IONS Scientists Explore Discoveries in Human Consciousness at Bahamas Symposium

March 22, 2018
Arnaud Delorme, IONS Scientist

Earlier this month, Cassandra Vieten, Helané Wahbeh, Jonathan Schooler, and myself made presentations at the Symposium on Human Consciousness at the Vivenanda Ashram on paradise island near Nassau in the Bahamas. More than 200 participants from the ashram attended our sessions. Ashram participants are college graduates from all around the world interested in yoga and eastern philosophy. They are not necessarily devotees, although a core group of about 15 staff members are devotees themselves. It was therefore an enthusiastic and receptive audience to present our ideas and research.

Cassandra Vieten, IONS president, presented research on the future of meditation project. Cassi explained how, over the last four years, a task force of meditation researchers and teachers met regularly to develop recommendations for expanding the current meditation research field to include these important, yet often neglected, topics. These meetings led to a cross-sectional online survey to investigate the prevalence of a wide range of experiences in 1,120 meditators who responded to an internet survey. Results showed that the majority of respondents reported having had many of these anomalous and extraordinary experiences. While some of the topics are potentially controversial, we look forward to subjecting them to rigorous scientific investigation. These arenas represent largely uncharted scientific terrain and provide excellent opportunities for both new and experienced researchers. More information about this project is available at noetic.org/fomr.

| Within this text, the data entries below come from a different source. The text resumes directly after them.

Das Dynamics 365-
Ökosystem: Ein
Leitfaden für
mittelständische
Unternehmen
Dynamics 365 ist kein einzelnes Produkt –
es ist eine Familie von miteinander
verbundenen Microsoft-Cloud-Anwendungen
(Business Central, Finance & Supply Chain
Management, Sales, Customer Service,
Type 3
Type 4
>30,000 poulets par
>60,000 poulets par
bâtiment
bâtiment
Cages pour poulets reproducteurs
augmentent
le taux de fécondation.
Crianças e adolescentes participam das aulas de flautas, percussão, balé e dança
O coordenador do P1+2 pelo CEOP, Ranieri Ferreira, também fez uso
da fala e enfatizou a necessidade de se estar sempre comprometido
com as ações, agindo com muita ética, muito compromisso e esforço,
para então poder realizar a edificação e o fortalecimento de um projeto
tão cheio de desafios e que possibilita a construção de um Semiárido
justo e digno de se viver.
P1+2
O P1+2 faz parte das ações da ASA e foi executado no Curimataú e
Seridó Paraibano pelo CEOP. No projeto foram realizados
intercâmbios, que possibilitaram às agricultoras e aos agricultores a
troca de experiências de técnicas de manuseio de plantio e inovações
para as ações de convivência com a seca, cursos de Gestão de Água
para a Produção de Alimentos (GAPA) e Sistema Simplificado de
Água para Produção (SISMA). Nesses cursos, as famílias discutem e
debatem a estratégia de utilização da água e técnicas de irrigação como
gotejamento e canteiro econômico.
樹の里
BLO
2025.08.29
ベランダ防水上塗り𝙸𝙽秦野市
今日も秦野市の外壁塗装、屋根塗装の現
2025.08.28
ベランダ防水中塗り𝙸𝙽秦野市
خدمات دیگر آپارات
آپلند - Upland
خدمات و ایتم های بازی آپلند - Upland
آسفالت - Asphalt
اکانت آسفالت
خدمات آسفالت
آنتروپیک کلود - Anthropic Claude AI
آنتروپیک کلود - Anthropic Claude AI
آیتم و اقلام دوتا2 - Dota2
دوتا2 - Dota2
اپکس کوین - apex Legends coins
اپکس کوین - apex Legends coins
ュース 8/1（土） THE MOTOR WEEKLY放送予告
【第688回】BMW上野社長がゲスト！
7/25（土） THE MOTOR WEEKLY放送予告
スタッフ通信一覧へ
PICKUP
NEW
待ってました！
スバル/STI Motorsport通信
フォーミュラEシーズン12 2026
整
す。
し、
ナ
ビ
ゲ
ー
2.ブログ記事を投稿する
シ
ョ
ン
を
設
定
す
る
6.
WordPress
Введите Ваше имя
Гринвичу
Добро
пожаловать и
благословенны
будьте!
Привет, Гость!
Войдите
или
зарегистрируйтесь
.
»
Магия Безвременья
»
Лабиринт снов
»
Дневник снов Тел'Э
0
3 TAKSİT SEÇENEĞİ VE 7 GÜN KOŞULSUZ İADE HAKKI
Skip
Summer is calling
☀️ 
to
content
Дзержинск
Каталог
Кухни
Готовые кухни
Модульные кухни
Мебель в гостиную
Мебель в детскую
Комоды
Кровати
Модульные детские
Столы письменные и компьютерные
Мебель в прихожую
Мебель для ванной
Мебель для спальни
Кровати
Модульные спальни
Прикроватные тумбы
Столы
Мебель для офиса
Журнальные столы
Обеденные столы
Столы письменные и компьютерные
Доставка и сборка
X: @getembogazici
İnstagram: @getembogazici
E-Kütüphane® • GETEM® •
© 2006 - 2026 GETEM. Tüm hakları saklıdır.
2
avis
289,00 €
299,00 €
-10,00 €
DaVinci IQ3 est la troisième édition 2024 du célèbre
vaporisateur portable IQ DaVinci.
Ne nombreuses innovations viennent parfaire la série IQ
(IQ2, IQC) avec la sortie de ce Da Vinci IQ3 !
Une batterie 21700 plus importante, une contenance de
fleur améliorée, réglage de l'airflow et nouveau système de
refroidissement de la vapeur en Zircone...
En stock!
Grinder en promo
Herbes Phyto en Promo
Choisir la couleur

Helané Wahbeh, IONS director of research, shared her research on trance mediums. She explained how the IONS channeling research program has made great leaps in many of its research questions. She presented results on a systematic review of terminology and a survey on dissociation and channeling data — the cross-sectional survey on channeling that will be distributed globally to measure prevalence (how common channeling is). She also explained how a focus group of full-trance channels was being held in March to learn about technologies, information relevant to channeling research, and about how channeling works. This is the first study of its kind to study multiple channels channeling simultaneously.

I myself presented results on medium research and accuracy of mediums in blind readings. In our previous experiment, we asked mediums to tell us if old photographs depicted individuals who had passed away or individuals who are still alive. This study was very successful and mediums were able to intuit correctly if an image contained a person who was living or deceased. This work has been published in the Explore journal. Our next study will test 12 mediums and 12 age- and gender-matched non-medium controls. We’ll ask mediums to classify face photographs as in the previous experiment. However, this time, the medium will have to indicate the cause of death and all depicted individuals will be deceased. They will have five possible choices: accident, homicide, suicide, cardiovascular, or cancer. I described the methodology and the expected results for this exciting experiment.

Jonathan Schooler, professor at UC Santa Barbara, presented a model of consciousness where subjective time and objective time are independent of each other. In his model, the angle between the two time axes represent our experience of time. A fly will go at a steeper angle than a human because time goes faster for a fly (for example, a fly can be sensitive to the fast flicker in neon lights, while a human perceives it as a steady light source). Some experiences, such as an out-of-body experience or enlightenment, could correspond to special arrangements between the two time axes, which Jonathan explained in detail. Jonathan even had a third time axis to account for free will. His model of time and free will is explained for a lay audience in the documentary Through the Wormhole with Morgan Freeman.

Overall, it was a very enriching symposium with lively discussions between the participants and the faculty. We are looking forward to sharing more IONS research projects and results in the future to further expand this field of research that IONS has been pioneering.